There are a lot of “what if’s” in this theory of the case, of course, but the underlying facts suggest that such a theory is far from implausible.  

Begin with the fact that, after his invasion and subsequent annexation of the Crimea, Vladimir Putin became a global pariah.  Russia was expelled from the G-8; it was subjected to crippling sanctions; and it saw its territorial ambitions hemmed in by the forward deployment of NATO troops and missile systems to Russia’s border in Eastern Europe.  Putin has been desperate to reverse this trajectory.

In addition, the country he leads is a social and economic shipwreck.  Its GDP is smaller than Italy’s.  Other than fossil fuels, minerals, and armaments, it produces nothing the rest of the world has the slightest interest in buying: no cars or trucks, no planes or trains, no industrial machines, no technology or software, not even agricultural goods.  The life expectancy of its citizens is 10 years less than in neighboring Finland; it has one of the highest suicide rates in the world, particularly among men; and every year, thousands upon thousands of Russians simply drink themselves to death.  Such conditions cannot go on forever without eventually endangering Putin’s grip on power.

More important than all of that may be Putin’s own financial vulnerability.  His personal fortune, illegally acquired and by some accounts the largest in the world, is worthless unless it can be converted into hard currency, stashed away in foreign banks, or monetized in the form of foreign assets that have real value.  All these money-laundering avenues have been threatened by the Magnitsky Act, which was passed by the United States Congress in 2012 and allows the financial assets of Putin and the oligarchs who surround him to be frozen or, in some cases, confiscated.  Five other nations have passed similar laws, and more are on the way.

To ward off these assorted threats, to cling to power, to defend himself and the criminal oligarchs who prop up his regime, Putin has resorted to the oldest tricks in the autocrat’s handbook: pugnacious appeals to nationalism, promises to restore national pride by “making Russia great again,” and attacks on those his regime brands as “enemies of the state”—a category that includes journalists, Jews, gays, and anyone who broadly opposes Putin’s conflation of his personal power with the interests of the Russian people.  

That is what Putin’s military build-up is about.  That is what the invasions of the Crimea and Ukraine were about.  That is what the winter Olympics were about.  That is what the World Cup was about.  And that may well be what Putin’s public humiliation of Donald Trump is about.  
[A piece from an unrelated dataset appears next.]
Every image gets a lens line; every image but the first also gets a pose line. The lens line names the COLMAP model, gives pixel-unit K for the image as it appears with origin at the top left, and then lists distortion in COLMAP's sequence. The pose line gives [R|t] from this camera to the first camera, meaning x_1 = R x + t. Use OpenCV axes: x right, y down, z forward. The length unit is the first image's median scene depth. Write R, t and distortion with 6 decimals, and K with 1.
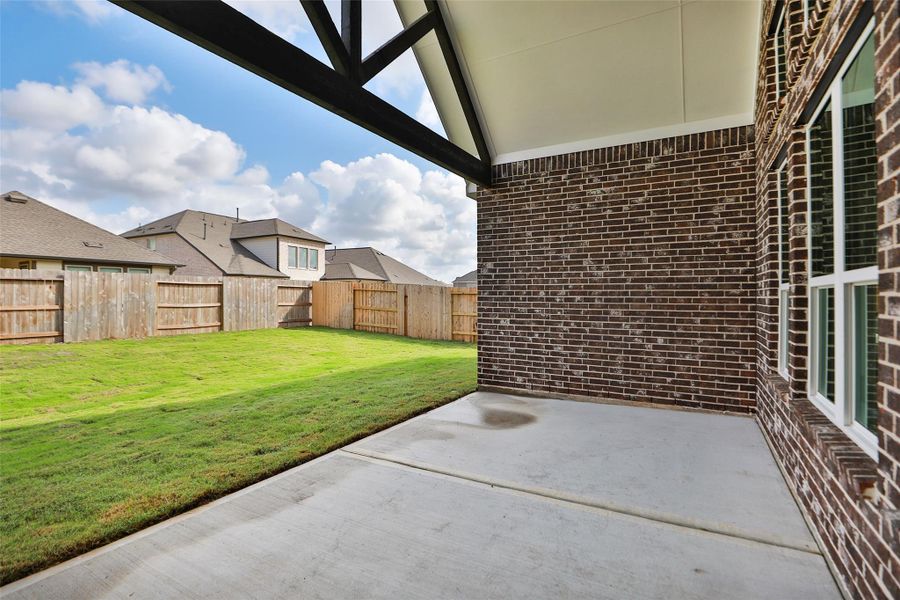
lens RADIAL K [[441.2, 0, 449.1], [0, 441.2, 298.6], [0, 0, 1]] dist [-0.004331, -0.000559]
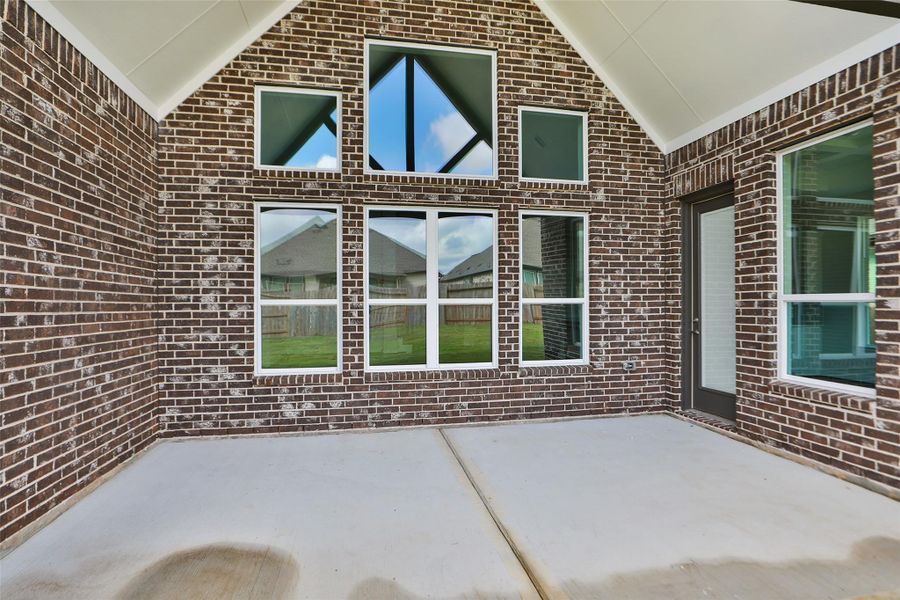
lens RADIAL K [[441.2, 0, 449.1], [0, 441.2, 298.6], [0, 0, 1]] dist [-0.004331, -0.000559]
pose [[-0.653060, 0.014729, 0.757163, -0.353824], [0.004651, 0.999870, -0.015439, -0.011449], [-0.757292, -0.006561, -0.653043, 0.988974]]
For Putin to survive, he must seem to be invincible and victorious.  To sustain that illusion, he must be able to trot out weak, compliant, and defeated foes, dragging them in metaphorical chains behind his metaphorical chariot like some ancient Roman conqueror celebrating a triumph.  Our chump-in-chief is playing his part in this stage play to a tee.  After declining to accept an invitation to visit the White House in the fall, Putin artfully turned the tables and invited Trump to pay homage to him in Moscow, an invitation the White House now seems all too eager to accept.  It truly is even worse than we thought.